Mahkememizce dosyanın bir bankacı ve bir hesap bilirkişisine tevdi ile, dava konusu uyuşmazlık konusunda rapor alınmasına karar verilmiş, bilirkişiler … ve … … havale tarihli raporunda özetle, “…davacı tarafınca ipotek alacaklısı bankanın icra dosyasına bildirdiği davalının kredi kartından doğan alacağının başka bir hukuki ilişki olduğu iddiasının yerinde olmadığı, taraflar arasındaki ipotek sözleşmesinde dava dışı … adına kayıtlı mesken niteliğindeki taşınmazın her türlü sözleşme, kefaletlerden ve haksız fillerden, sebepsiz zenginleşmeden doğan borçlar ve kullandığı ve kullanacağı kredilerin teminatı olarak davalı banka ile dava dışı … arasında ticari ve tüketici niteliğinde kullandırılan tüm kredilerin ipoteği kapsadığı, 5464 sayılı Banka Kartları ve kredi kartları kanunu kapsamında kredi kartı işlemlerinde kart hamilinin asaleten kredi kartı işlemlerine teminat olarak ipotek vermesine engel bir husus bulunmadığı, kredi kartı kullanımından doğan banka alacağının bir aylık dönem sonunda dönemsel ekstrede gösterilen asgari bakiyenin ödenmemesi sonunda borçlu cari hesap şeklinde işletilen krediye dönüşeceği ve banka yönüyle kredi riski oluşturacağının açık olduğu, davalı banka ile dava dışı … arasında ticari ve kredi kartı kullanımı yönüyle tüketici hukuku yönüyle sözleşme ilişkisi kurulduğu, ancak davalı bankanın icra dosyasına bildirildiği borç tutarının beyandan ibaret kaldığı, banka alacağının varlığı ve tutarı yönüyle banka kayıtlarıyla tevsikinin talep edilmesi halinde, … ve … numaralı taksitli kredilerin aktarıldığı ve kayıtlı bulunduğu takip hesaplarının aktarıldığı tarihten itibaren borç alacak bakiye şeklinde hesap ekstrelerinin ve dava dışı …’e tahsis edilen kredi kartının dönemsel hesap ekstreleri ve takip hesabı kaydının dosyaya intikal ettirilmesi gerektiği…” şeklinde rapor ve tespit edilmiştir.
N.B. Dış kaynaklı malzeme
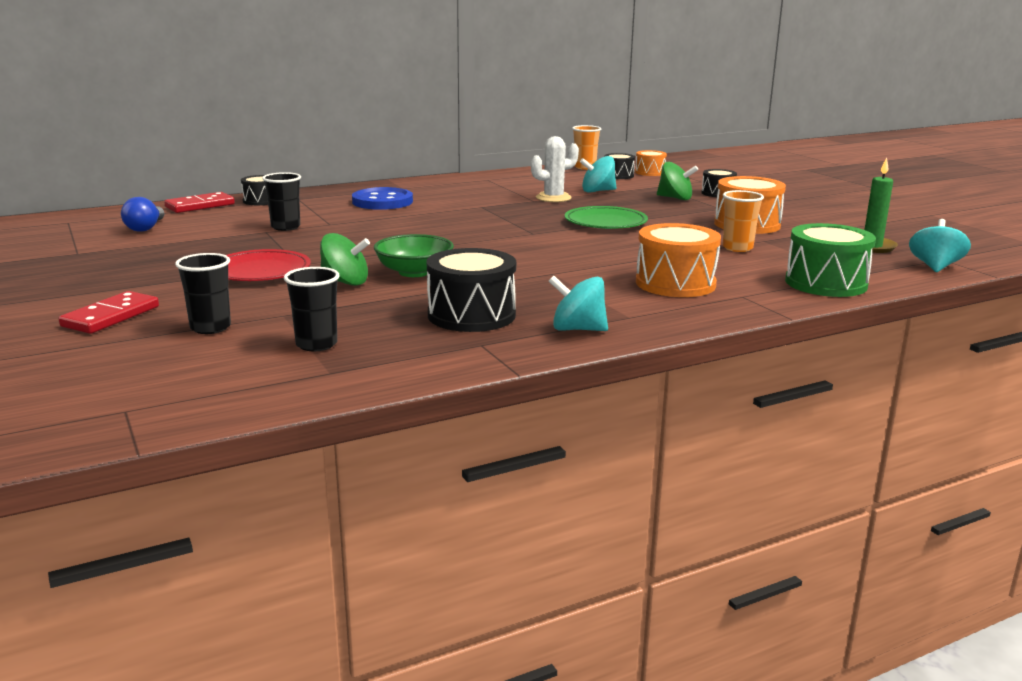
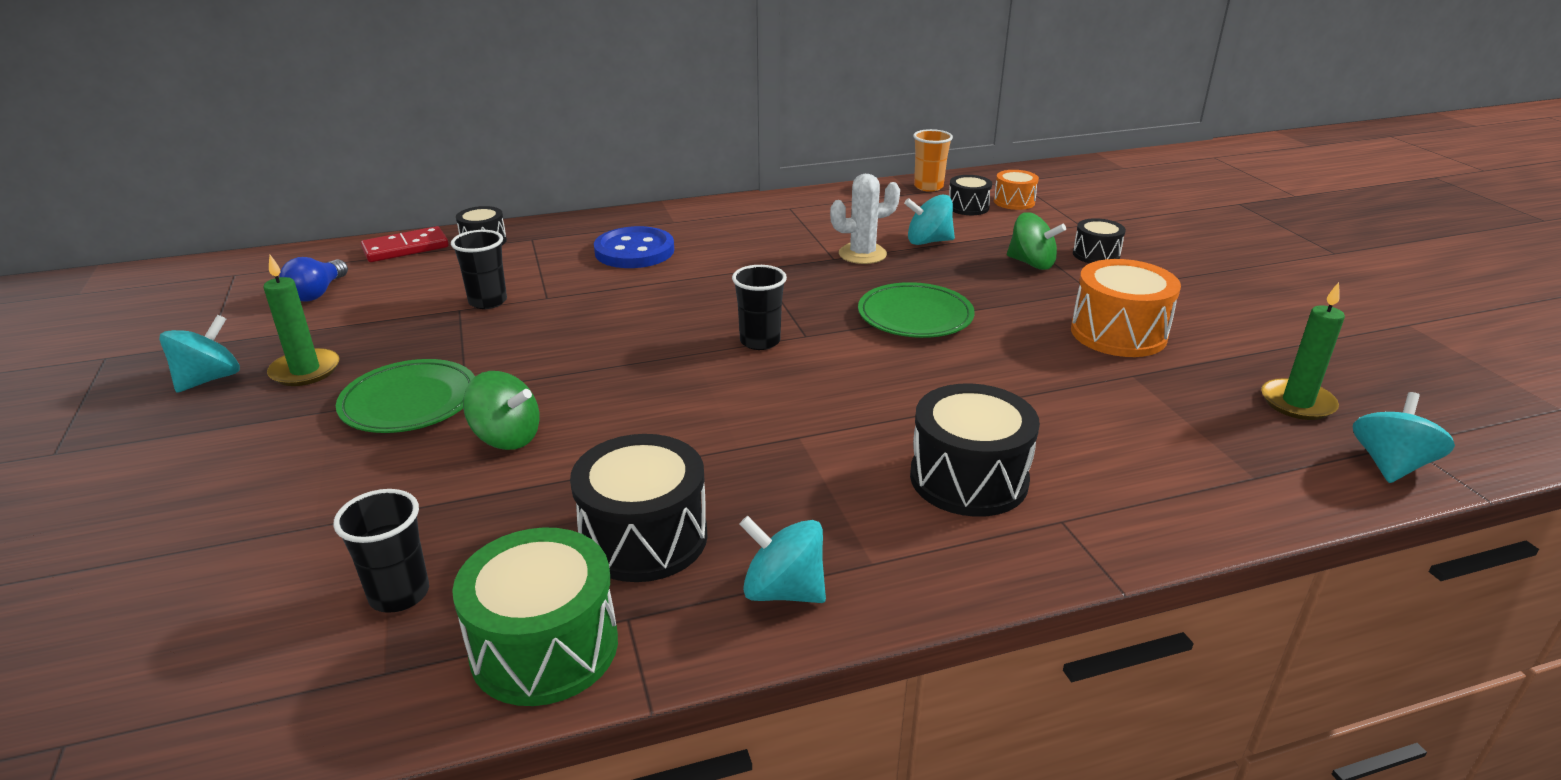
camera: 10 degrees right, 10 degrees up
(93, 268) = (209, 379): none -> turquoise spinning top
(111, 316) = (171, 496): red domino -> none
(167, 261) = (305, 371): none -> green candle
(210, 328) = (281, 536): black cup -> black cup (760, 341)
(260, 271) = (409, 402): red plate -> green plate
(414, 272) = (608, 419): green bowl -> none
(675, 283) = (968, 478): orange drum -> black drum
(737, 248) = (1088, 392): orange cup -> none
(825, 283) = (1202, 497): green drum -> green drum (544, 647)

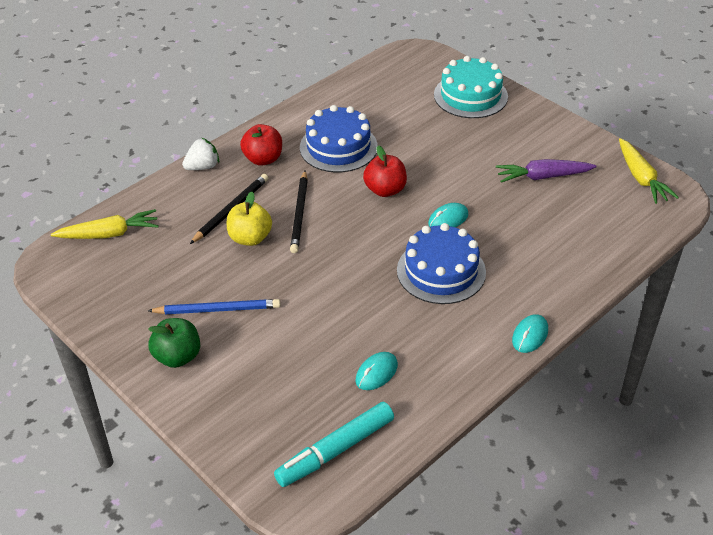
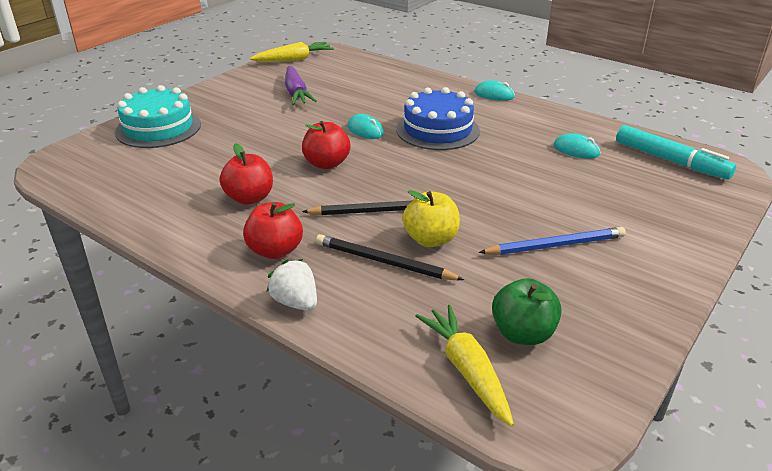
camera: 100 degrees left, 10 degrees down
(177, 356) = (639, 261): green apple -> green apple (523, 334)
(217, 309) = (555, 245): blue pencil -> blue pencil turned 90 degrees clockwise
(338, 147) = (249, 198): blue cake -> red apple

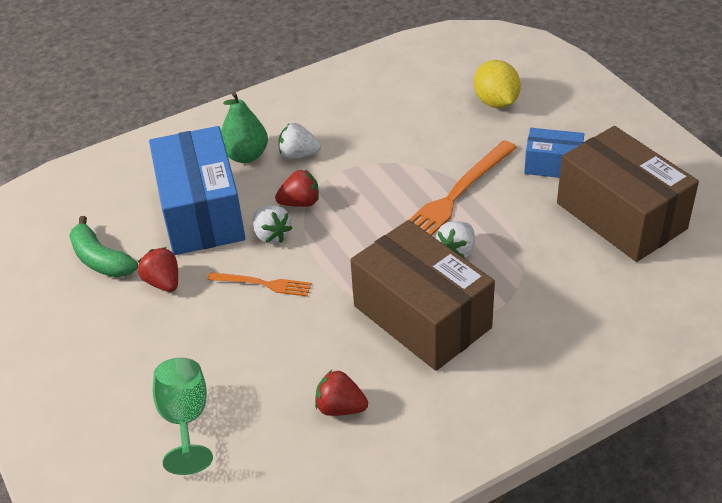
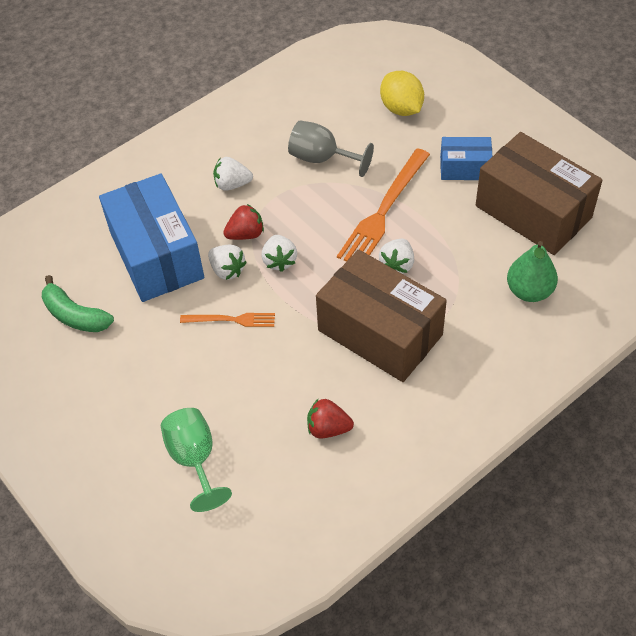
camera: 10 degrees left, 10 degrees up
(163, 282) = (139, 330): red strawberry -> none
(246, 155) = (183, 191): green pear -> green pear (529, 291)
(329, 233) = (279, 261): none -> white strawberry
(399, 140) = (322, 159): none -> grey goblet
… tarihli bilirkişi raporunda belirtilen eksiklikler tamamlandıktan sonra dosya yeniden bilirkişilere verilmiş, bilirkişi heyeti … tarihli raporda özetle; “… tarihi itibariyle kredilerden doğan banka alacağı toplam 33.417,11 TL olduğunu, … tarihi itibariyle 20.815,12 TL’nin ödendiği ve bu durumda … tarihinde dosyadan ödenmesi gereken 12.602,09 TL olduğu…” şeklinde rapor ve tespit edilmiştir.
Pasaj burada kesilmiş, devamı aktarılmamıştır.